Tres vidas de santos (2009) no llega a las doscientas páginas. Esta
parquedad no es rara en Mendoza. De cuando en cuando nos entrega una novela
extensa, histórica, con hechos individuales y colectivos que ocurren en momentos
de cambio o de incertidumbre, hechos localizados en
la
Barcelona política y social, bullanguera y violenta del Ochocientos
o del Novecientos. Estas obras combinan el gusto por la narración, el relato
minucioso y dialogado, con la captación de ambientes y de voces, el habla
particular de distintos grupos y clases. En ellas, Mendoza se hace cargo de la
tradición novelística para actualizarla con alardes vanguardistas. ¿Ejemplos?
Nos referimos, claro, a
La verdad sobre el caso Savolta (1975) o
La
ciudad de los prodigios (1986) o
Una comedia ligera (1996). Son obras
mayores cuyas fuentes castizas él mismo ha revelado en algunos ensayos, como los
dedicados a
Pío
Baroja o a
Armando
Palacio Valdés y otros.
Después, tras comprobar el éxito
crítico de sus ficciones mayores, Mendoza se consiente alguna broma o algunas
bromas: durante un tiempo más o menos extenso, el autor alterna o cambia de
registro. Así publica novelitas chispeantes y paródicas, historietas cómicamente
morales, ejemplares, en las que nos alecciona con la risa o la sonrisa, con la
caricatura de tipos averiados o desgraciados, pomposos o prepotentes. Esas obras
no son una mera sucesión de chistes, sino sanas y rentables ocurrencias,
estampas humorísticas o episodios chocarreros que dicen mucho del alma humana.
Para algunos, estas páginas deberían ser catalogadas como literatura menor. Por
ejemplo,
El misterio de la cripta embrujada (1979),
El laberinto de
las aceitunas (1982),
Sin noticias de Gurb (1990) o
El asombroso
viaje de Pomponio Flato (2008), del que escribí una
reseña.

Tarea a realizar →
Devuelve sin cambios el fragmento del texto sobre las novelas de Mendoza que empieza con "Después, tras comprobar" y sigue hasta "del alma humana.".

Filas guardadas →
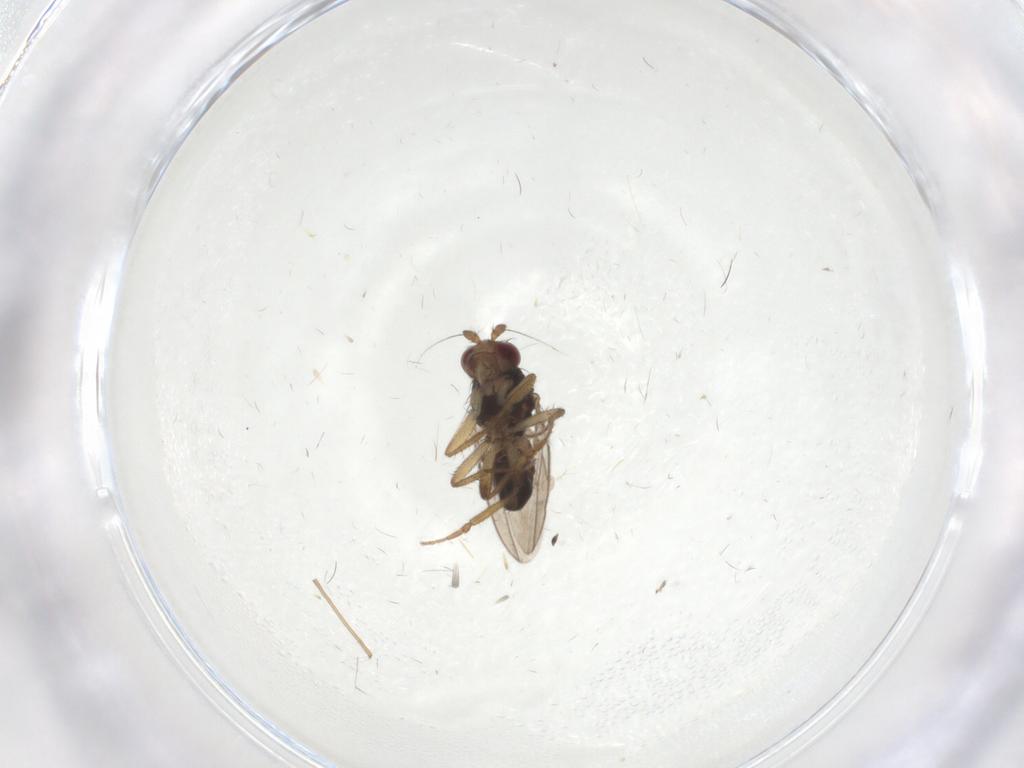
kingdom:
--
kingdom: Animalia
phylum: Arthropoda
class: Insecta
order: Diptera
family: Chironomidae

Respuesta →
Después, tras comprobar el éxito
crítico de sus ficciones mayores, Mendoza se consiente alguna broma o algunas
bromas: durante un tiempo más o menos extenso, el autor alterna o cambia de
registro. Así publica novelitas chispeantes y paródicas, historietas cómicamente
morales, ejemplares, en las que nos alecciona con la risa o la sonrisa, con la
caricatura de tipos averiados o desgraciados, pomposos o prepotentes. Esas obras
no son una mera sucesión de chistes, sino sanas y rentables ocurrencias,
estampas humorísticas o episodios chocarreros que dicen mucho del alma humana.